Because there’s so much to do North of the fence…. but not much North of the I-54.
By Barbara Zaragoza / South Bay Compass
This week, many activities feature awareness of our environment, including at Olivewood Gardens, Wild Willow Farm, Suzie’s Farm and the Tijuana River National Estuarine Research Reserve.
Chula Vista has been in the news lately, with reporters taking a closer look at the massive development going on. Sometimes believed to be divided between the poor West and the rich East, the city council is trying to attract developers to the West. They’re also trying to create a “smart” Bayfront full of never-before-seen technology.
It’s still Tijuana Action Month where volunteers come together for cleanups at the U.S.-Mexico border. Activities run through the end of October, so check it out.
The famed Walmart heir turned her beautiful Victorian home in National City into Olivewood Gardens and they’ll host an Open House on Saturday, September 19th from 10am-1pm as well as a Composting Workshop from 9am-noon. Get on their newsletter. It’s worth it.
If you just can’t get enough fun at an urban farm, Wild Willow Farm & Education Center is holding their Open House/Potluck on the same day, Saturday, September 19th. If you can’t make both events, then head over to Wild Willow the very next weekend for their Run & Chili Brewfest.
Mark your calendars in advance for Suzie’s Farm Pumpkin Palooza on Saturday, October 17th from 10am-3pm.
Mexico is starting to enforce new rules at the San Ysidro Port of Entry for U.S. citizens. To bring border crossers up to speed, the Otay Mesa Chamber of Commerce is hosting a seminar called “New Enforcement Regulations for Foreigners Entering Mexico” on Friday, September 25th from 8:30am-10am at SWC, Higher Educations Center, Otay Mesa (8100 Gigantic Street, Room 4500). Non members are $45 per person.
The Olympic Training Center in Chula Vista may close if the city is unable to afford taking over the facility. Community meetings on the issue will take place on Thursday, September 24th in Council Chambers and on Monday, September 28th at the Olympic Training Center. For much more, check out Susan Luzzaro’s article.
Top South Bay News Stories
The Chula Vista City council wants to attract developers to the older West side of the city. Good luck with that when you’ve vast stretches of open land in the East. Remember when the East was for dirt bikers and dune buggies? Those were the days and the Los Angeles Times recalls them in this article about how Eastlake was developed in the 1980s.
Chula Vista’s Bayfront development is gearing to have smart, digital-friendly infrastructure.
Meanwhile, the local activist group in Chula Vista, called Crossroads II, made this statement about the continued development and construction taking place in eastern Chula Vista: “By any standard, Chula Vista has become vastly overbalanced in favor of “residential” at the expense of “industrial” and “commercial.” One result of this is that some 80,000 Chula Vistans have to leave Chula Vista every morning to travel to their place of work elsewhere. In addition, while the sales taxes earned by National City is $193 per resident, and $183 in San Diego, it is only $120 per resident in Chula Vista.”

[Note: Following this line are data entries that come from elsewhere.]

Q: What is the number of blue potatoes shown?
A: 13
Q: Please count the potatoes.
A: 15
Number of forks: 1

Imperial Beach, San Ysidro & National City
When it rains, don’t go to the beach. That includes Imperial Beach where sewage run off from Tijuana can lead to increased bacteria in the water. Although, if you happen to think it’s any different further North, you’d be wrong.

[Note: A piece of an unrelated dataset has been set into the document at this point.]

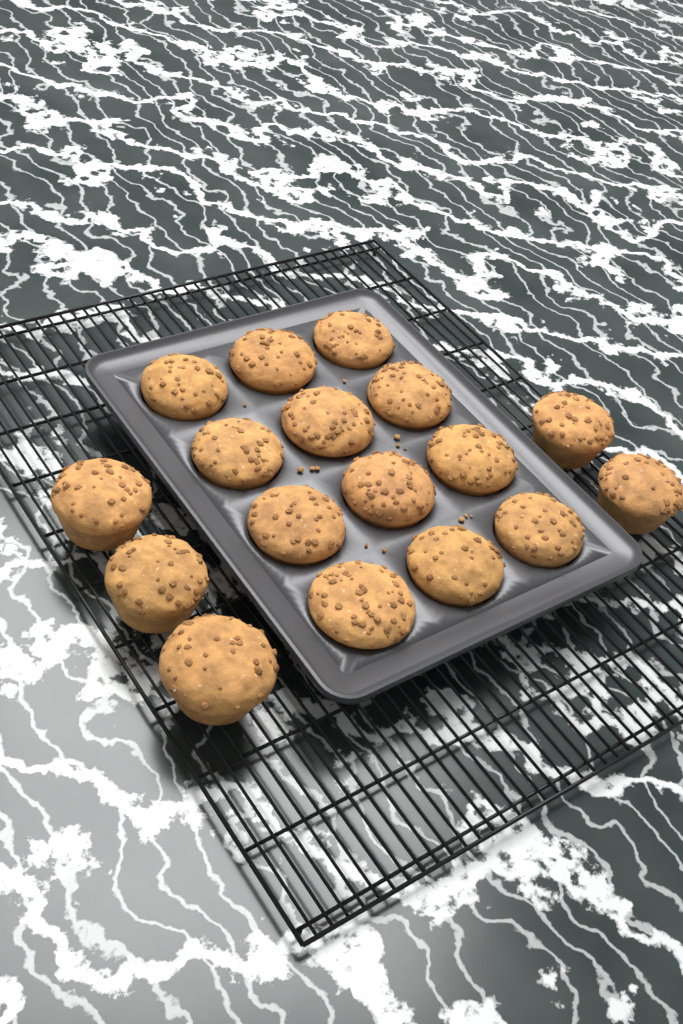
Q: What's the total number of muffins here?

Protestors stood outside Imperial Beach’s Save-A-Lot this week. Customers complained that the store regularly sells spoiled food, including bad chicken, rotten tomatoes and spoiled salsa mixed in with fresh salsa.
San Ysidro teachers got a 6% pay raise after successful talks between the teacher’s union and the district. The announcement comes after an overhaul of employees, the resignation of a board trustee and a new Superintendent.
The Union-Tribune also reports that a majority of students throughout South County school districts — with one notable exception — scored well below county and state averages on the new standardized tests.
Otay Mesa & Recycled Water Rate Hike
The Otay Mesa Chamber Board says it unanimously opposed the City’s proposed recycled water rate hike. They explain: “The proposed hike would increase potable water rates for Otay Mesa and according to the Otay Water District (OWD), the unitary rate proposed by the City would translate to $1.2 million of inequitable annual costs to OWD’s recycled and potable water customers.
OWD is a customer of the City’s South Bay Recycled Water Reclamation Plant and buys 99 percent of the water produced there. OWD owns the distribution system in the South Bay and pays 100 percent of its system’s distribution costs. The City has virtually no distribution system in the South Bay. The City owns and operates the North Recycled System, which includes the North City’s distribution system.